So after three years of my life, a sum of money that I will begrudge paying back, the question most posed to me today is ‘what do I have lined up next?’ The answer? Well, nothing.
So after three years of my life, a sum of money that I will begrudge paying back, the question most posed to me today is ‘what do I have lined up next?’ The answer? Well, nothing. I find myself with a degree in English and Journalism, not job, no money and much to the dismay of any future employers, no experience. At this point I can barely secure a part-time shelf stacking-in-the-early-hours job. Not that there is anything wrong with that, as a credible source of income I applaud it; however, I have a degree now.
The last three years have been the best years of my life, and I have changed and grown up so much that yes personally I have developed from it. Professionally though? Well no, not currently. Many will argue that it has only been a matter of weeks and that I can’t expect a job overnight, which realistically I understand. Maybe I am just bitter that I have been turned down for a position for being over qualified.
It has to be asked what overqualified really means though. When hindsight is introduced the joint honours degree falls out of favour; it is not NTCJ accredited, it does not enable the student to develop skills in all journalism platforms and quite frankly it has left all joint students feeling slightly out of sorts about what skills they can use in the real world.
And then there is the job search itself; endless hours of setting up accounts on various job sites, every time losing faith in your own CV credentials and abilities with every key stroke. Just the other day I found myself applying for a cleaning position, oh, and that job as a train conductor.

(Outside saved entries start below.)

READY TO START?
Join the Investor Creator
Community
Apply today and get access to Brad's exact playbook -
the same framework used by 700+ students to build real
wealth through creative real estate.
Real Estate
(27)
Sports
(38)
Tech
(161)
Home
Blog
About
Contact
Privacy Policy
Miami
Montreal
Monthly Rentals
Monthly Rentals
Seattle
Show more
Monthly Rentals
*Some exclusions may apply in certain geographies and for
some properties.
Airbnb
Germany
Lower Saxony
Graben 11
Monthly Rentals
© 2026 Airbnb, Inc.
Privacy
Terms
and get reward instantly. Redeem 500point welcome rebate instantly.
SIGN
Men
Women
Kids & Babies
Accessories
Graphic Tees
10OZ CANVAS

I spoke to my younger brother, who at the school leavers’ age of 16 feels the same way as myself, although considering an apprenticeship rather than the more financially and academically challenging he has noticed that the job market isn’t great and worries that no matter what training he chooses for whatever career he will still fail in securing a job later in life. This saddens me more than anything; that a teenager who should be in the prime of his life, enjoying his youth is caught up in worries of the future, at 16!

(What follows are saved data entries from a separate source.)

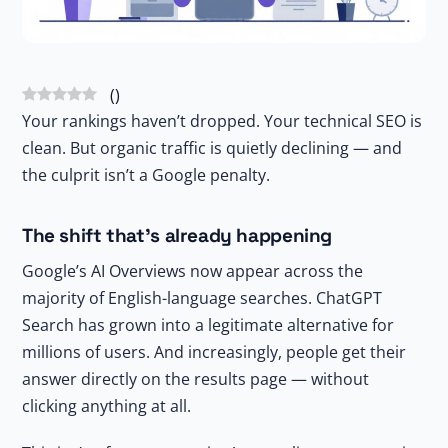
(
)
Your rankings haven’t dropped. Your technical SEO is
clean. But organic traffic is quietly declining — and
the culprit isn’t a Google penalty.
The shift that’s already happening
Google’s AI Overviews now appear across the
majority of English-language searches. ChatGPT
Search has grown into a legitimate alternative for
millions of users. And increasingly, people get their
answer directly on the results page — without
clicking anything at all.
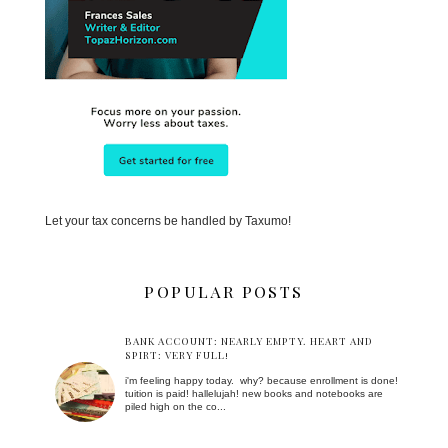
Let your tax concerns be handled by Taxumo!
POPULAR POSTS
BANK ACCOUNT: NEARLY EMPTY. HEART AND
SPIRT: VERY FULL!
i'm feeling happy today. why? because enrollment is done!
tuition is paid! hallelujah! new books and notebooks are
piled high on the co...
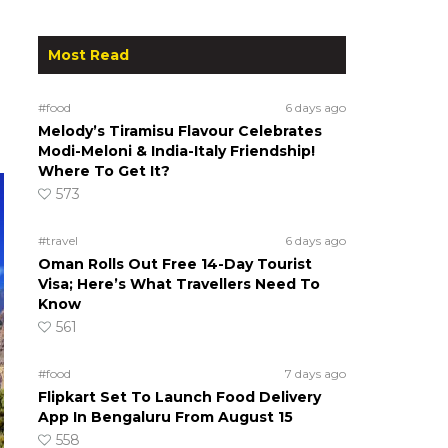
Most Read
#food
6 days ago
Melody’s Tiramisu Flavour Celebrates
Modi-Meloni & India-Italy Friendship!
Where To Get It?
573
#travel
6 days ago
Oman Rolls Out Free 14-Day Tourist
Visa; Here’s What Travellers Need To
Know
561
#food
7 days ago
Flipkart Set To Launch Food Delivery
App In Bengaluru From August 15
558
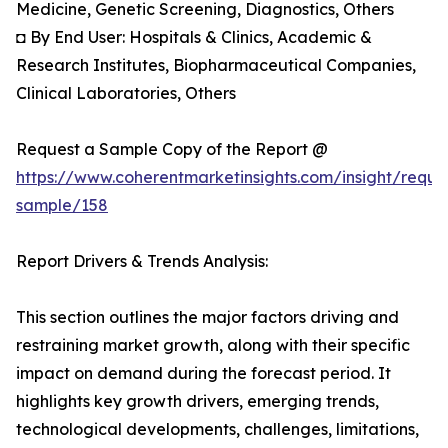
Medicine, Genetic Screening, Diagnostics, Others
◘ By End User: Hospitals & Clinics, Academic &
Research Institutes, Biopharmaceutical Companies,
Clinical Laboratories, Others
Request a Sample Copy of the Report @
https://www.coherentmarketinsights.com/insight/reque
sample/158
Report Drivers & Trends Analysis:
This section outlines the major factors driving and
restraining market growth, along with their specific
impact on demand during the forecast period. It
highlights key growth drivers, emerging trends,
technological developments, challenges, limitations,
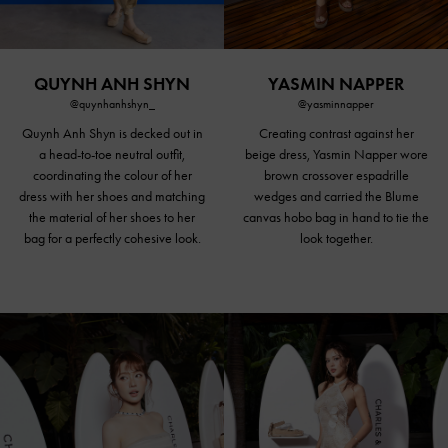
QUYNH ANH SHYN
YASMIN NAPPER
@quynhanhshyn_
@yasminnapper
Quynh Anh Shyn is decked out in
Creating contrast against her
a head-to-toe neutral outfit,
beige dress, Yasmin Napper wore
coordinating the colour of her
brown crossover espadrille
dress with her shoes and matching
wedges and carried the Blume
the material of her shoes to her
canvas hobo bag in hand to tie the
bag for a perfectly cohesive look.
look together.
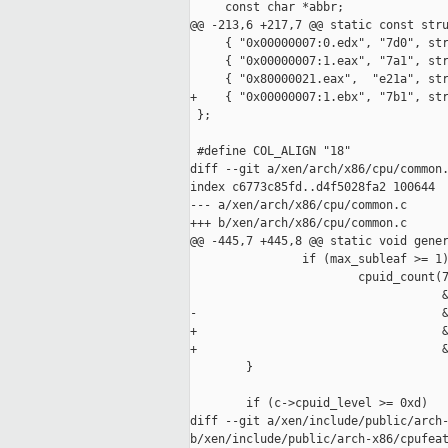
     const char *abbr;

@@ -213,6 +217,7 @@ static const stru
     { "0x00000007:0.edx", "7d0", str
     { "0x00000007:1.eax", "7a1", str
     { "0x80000021.eax",  "e21a", str
+    { "0x00000007:1.ebx", "7b1", str
 };

 #define COL_ALIGN "18"

diff --git a/xen/arch/x86/cpu/common.
index c6773c85fd..d4f5028fa2 100644

--- a/xen/arch/x86/cpu/common.c

+++ b/xen/arch/x86/cpu/common.c

@@ -445,7 +445,8 @@ static void gener
                if (max_subleaf >= 1)
                        cpuid_count(7
                                    &
-                                   &
+                                   &
+                                   &
        }

        if (c->cpuid_level >= 0xd)

diff --git a/xen/include/public/arch-
b/xen/include/public/arch-x86/cpufeat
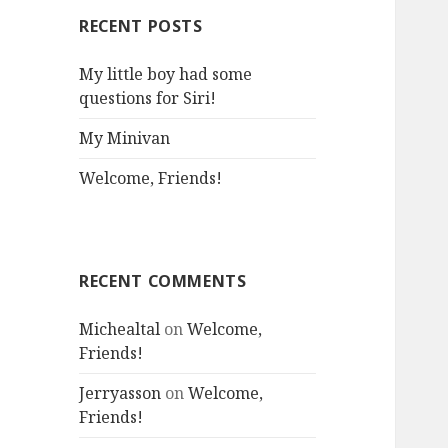
RECENT POSTS
My little boy had some
questions for Siri!
My Minivan
Welcome, Friends!
RECENT COMMENTS
Michealtal
on
Welcome,
Friends!
Jerryasson
on
Welcome,
Friends!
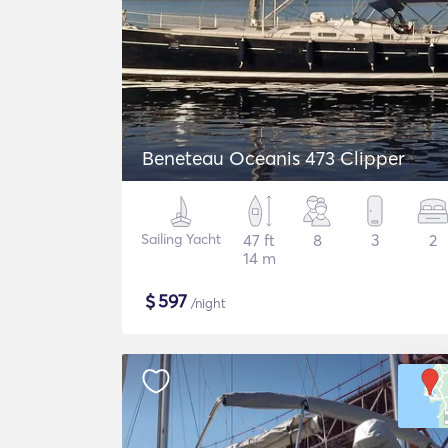
Beneteau Oceanis 473 Clipper
Sailing Yacht
47 ft
8
3
2
14 m
$
597
/night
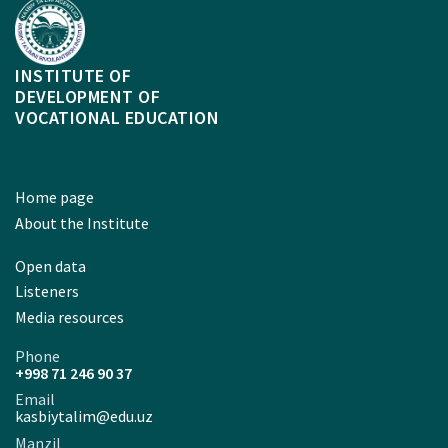
INSTITUTE OF
DEVELOPMENT OF
VOCATIONAL EDUCATION
Home page
About the Institute
Open data
Listeners
Media resources
Phone
+998 71 246 90 37
Email
kasbiytalim@edu.uz
Manzil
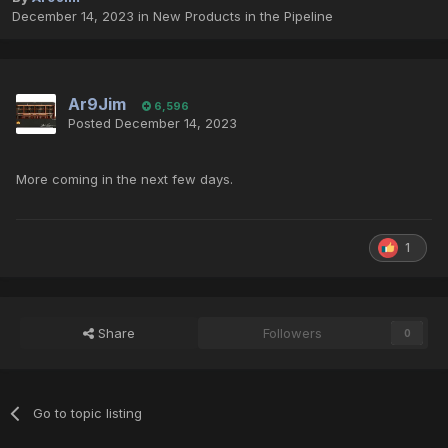
December 14, 2023
in
New Products in the Pipeline
Ar9Jim
6,596
Posted
December 14, 2023
More coming in the next few days.
1
Share
Followers
0
Go to topic listing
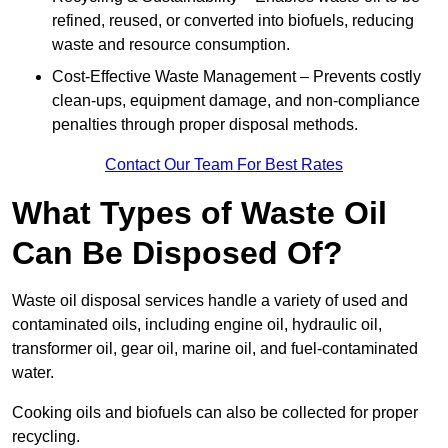
refined, reused, or converted into biofuels, reducing
waste and resource consumption.
Cost-Effective Waste Management – Prevents costly
clean-ups, equipment damage, and non-compliance
penalties through proper disposal methods.
Contact Our Team For Best Rates
What Types of Waste Oil
Can Be Disposed Of?
Waste oil disposal services handle a variety of used and
contaminated oils, including engine oil, hydraulic oil,
transformer oil, gear oil, marine oil, and fuel-contaminated
water.
Cooking oils and biofuels can also be collected for proper
recycling.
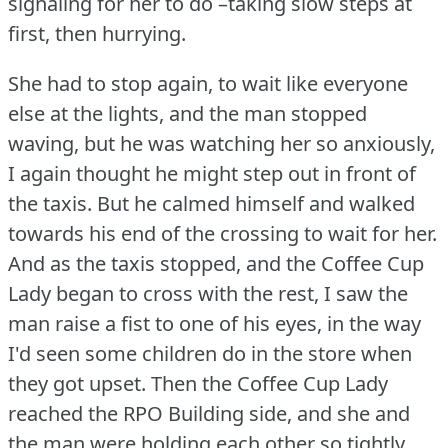
signaling for her to do –taking slow steps at
first, then hurrying.
She had to stop again, to wait like everyone
else at the lights, and the man stopped
waving, but he was watching her so anxiously,
I again thought he might step out in front of
the taxis.
But he calmed himself and walked
towards his end of the crossing to wait for her.
And as the taxis stopped, and the Coffee Cup
Lady began to cross with the rest, I saw the
man raise a fist to one of his eyes, in the way
I'd seen some children do in the store when
they got upset.
Then the Coffee Cup Lady
reached the RPO Building side, and she and
the man were holding each other so tightly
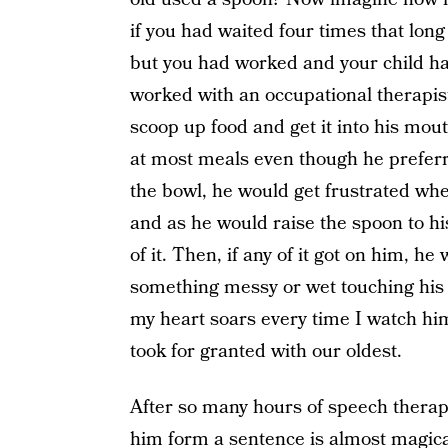
if you had waited four times that long
but you had worked and your child ha
worked with an occupational therapist 
scoop up food and get it into his mou
at most meals even though he preferre
the bowl, he would get frustrated wh
and as he would raise the spoon to hi
of it. Then, if any of it got on him, h
something messy or wet touching his sk
my heart soars every time I watch hi
took for granted with our oldest.
After so many hours of speech therapy
him form a sentence is almost magic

It is enough to make a person wish to be back in the 60s, with the free love and the chilled feeling.
If I could carry on living the dream of a student lifestyle without the academia I would. The freedom, the friends, the spontaneous good times and the hilarious memories are the things I will remember forever. Is this however the burden I have to bear? Did the decision to better myself and gain a better education actually cripple my chances within the job market instead of improving them? Well I guess that I will have to wait and find out.